If you want to have the compiler retain many digits in a constant, you must specific the precision of a constant. The Fortran 90 way to do this is to define your own real type with whatever precision that you need, e.g., to require at least 14 decimal digits:
integer, parameter :: DoubleReal_K = selected_real_kind (14)
real (DoubleReal_K) :: A
A = 5.0_DoubleReal_K
A = A * 3.14159265359_DoubleReal_K
The Fortran standard is very specific about this; other languages are like this, too, and it's really what you'd expect. If an expression contains an operation on two floating-point variables of different precisions, then the expression is of the type of the higher-precision operand. eg,
(real variable) + (double variable) -> (double)

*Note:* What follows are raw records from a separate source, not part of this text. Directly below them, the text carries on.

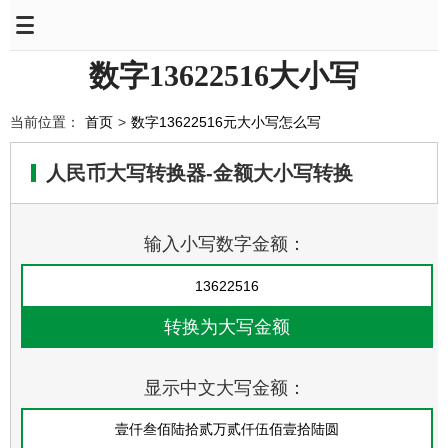
数字13622516大小写
当前位置：
首页
>
数字13622516元大小写怎么写
人民币大写转换器-金额大小写转换
输入小写数字金额：
显示中文大写金额：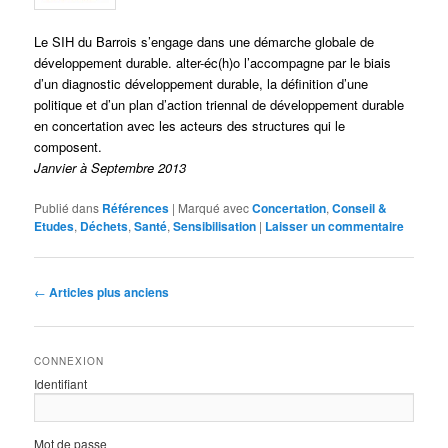
Le SIH du Barrois s’engage dans une démarche globale de
développement durable. alter-éc(h)o l’accompagne par le biais
d’un diagnostic développement durable, la définition d’une
politique et d’un plan d’action triennal de développement durable
en concertation avec les acteurs des structures qui le
composent.
Janvier à Septembre 2013
Publié dans
Références
|
Marqué avec
Concertation
,
Conseil &
Etudes
,
Déchets
,
Santé
,
Sensibilisation
|
Laisser un commentaire
Navigation
←
Articles plus anciens
des
articles
CONNEXION
Identifiant
Mot de passe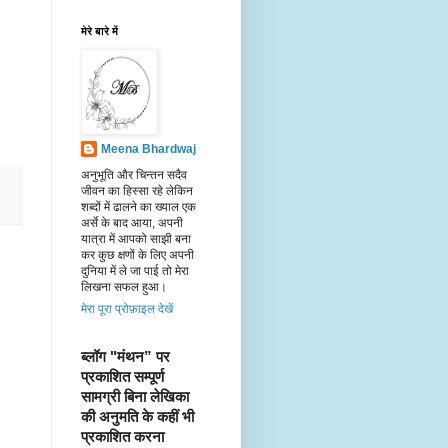
मेरे बारे में
Meena Bhardwaj
अनुभूति और चिन्तन सदैव
जीवन का हिस्सा रहे लेकिन
शब्दों में ढालने का ख्याल एक
अर्से के बाद आया, अपनी
यात्रा में आपको साझी बना
कर कुछ क्षणों के लिए अपनी
दुनिया में ले जा पाई तो मेरा
लिखना सफल हुआ।
मेरा पूरा प्रोफ़ाइल देखें
ब्लॉग "मंथन” पर 
प्रकाशित सम्पूर्ण 
सामग्री बिना लेखिका 
की अनुमति के कहीं भी 
प्रकाशित करना 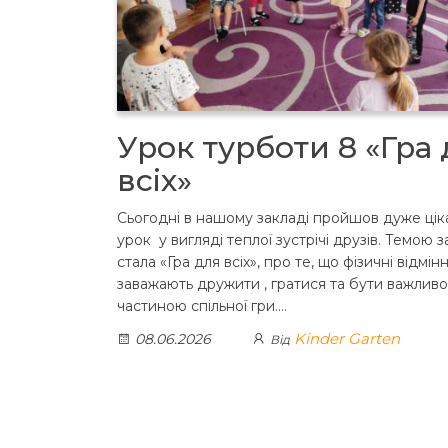
Урок турботи 8 «Гра
всіх»
Сьогодні в нашому закладі пройшов дуже цік
урок у вигляді теплої зустрічі друзів. Темою 
стала «Гра для всіх», про те, що фізичні відмін
заважають дружити , гратися та бути важлив
частиною спільної гри.…
Kinder Garten
08.06.2026
Від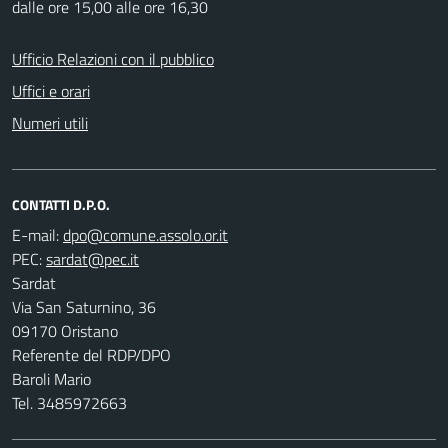
dalle ore 15,00 alle ore 16,30
Ufficio Relazioni con il pubblico
Uffici e orari
Numeri utili
CONTATTI D.P.O.
E-mail:
PEC:
Sardat
Via San Saturnino, 36
09170 Oristano
Referente del RDP/DPO
Baroli Mario
Tel. 3485972663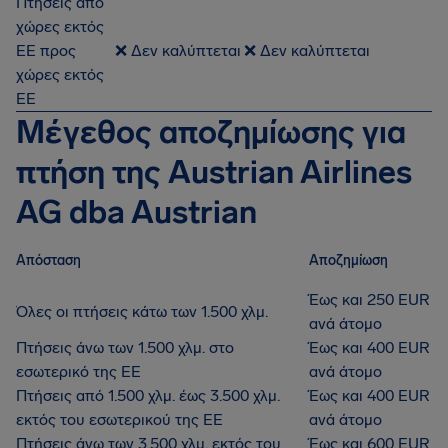
Πτήσεις από
χώρες εκτός
ΕΕ προς
❌ Δεν καλύπτεται
❌ Δεν καλύπτεται
χώρες εκτός
ΕΕ
Μέγεθος αποζημίωσης για
πτήση της Austrian Airlines
AG dba Austrian
Απόσταση
Αποζημίωση
Έως και 250 EUR
Όλες οι πτήσεις κάτω των 1.500 χλμ.
ανά άτομο
Πτήσεις άνω των 1.500 χλμ. στο
Έως και 400 EUR
εσωτερικό της ΕΕ
ανά άτομο
Πτήσεις από 1.500 χλμ. έως 3.500 χλμ.
Έως και 400 EUR
εκτός του εσωτερικού της ΕΕ
ανά άτομο
Πτήσεις άνω των 3.500 χλμ. εκτός του
Έως και 600 EUR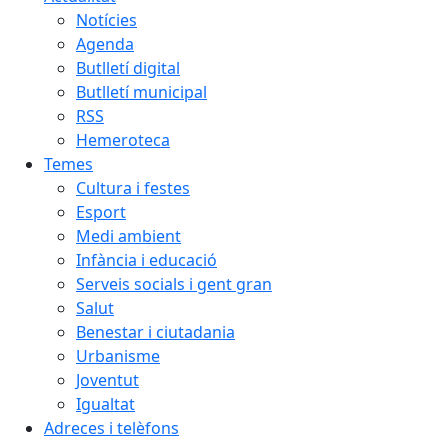
Notícies
Agenda
Butlletí digital
Butlletí municipal
RSS
Hemeroteca
Temes
Cultura i festes
Esport
Medi ambient
Infància i educació
Serveis socials i gent gran
Salut
Benestar i ciutadania
Urbanisme
Joventut
Igualtat
Adreces i telèfons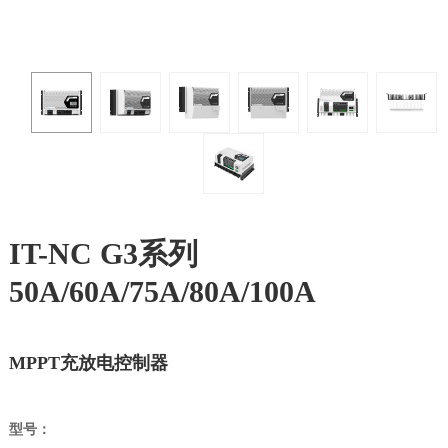
IT-NC G3系列
50A/60A/75A/80A/100A
MPPT充放电控制器
型号：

(double variable)*(real variable) -> (double)
(double variable)*(real constant) -> (double)
etc.
Now, if you are storing the result in a lower-precision floating point variable, it'll get down-converted again. But if you are storing it in a variable of the higher precision, it'll maintain it's precision.
If there's any cases where you're concerned that a single-precision floating point variable is causing a problem, you can force it to be converted to double precision
using the DBLE() intrinsic:
DBLE(real variable) -> double
If you write numbers in the form 0.1D0 it will treat it as double precision number, otherwise if you write 0.1, the precision will be lost in the conversion.
Here is an example:
program main
implicit none
real(8) a,b,c
a=0.2D0
b=0.2
c=0.1*a
print *,a,b,c
end program
When compiled with
ifort main.f90
I get results:
0.200000000000000 0.200000002980232 2.000000029802322E-002
When compiled with
ifort -r8 main.f90
I get results:
0.200000000000000 0.200000000000000 2.000000000000000E-002
If you use the IBM XLF compiler, the equivalence is
xlf -qautodbl=dbl4 main.f90
Jonathan Dursi's answer is correct - the other part of your question was if there was a way to make all real variables double precision.
You can accomplish this with the ifort compiler by using the -i8 (for integers) and -r8 (for reals) options. I'm not sure if there is a way to force the compiler to interpret literals as double-precision without specifying them as such (e.g. by changing 3.14159265359 to 3.14159265359D0) - we ran into this issue a while back.